- **Short task**
Reproduce every line of the entries below character for character, with no changes.
◇ ◇ ◇ ◇ ◇
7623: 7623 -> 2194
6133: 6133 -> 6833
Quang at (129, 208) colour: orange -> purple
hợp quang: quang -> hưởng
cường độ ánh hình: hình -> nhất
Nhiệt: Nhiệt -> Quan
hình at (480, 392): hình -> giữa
◇ ◇ ◇ ◇ ◇
- **Result of this task**
7623: 7623 -> 2194
6133: 6133 -> 6833
Quang at (129, 208) colour: orange -> purple
hợp quang: quang -> hưởng
cường độ ánh hình: hình -> nhất
Nhiệt: Nhiệt -> Quan
hình at (480, 392): hình -> giữa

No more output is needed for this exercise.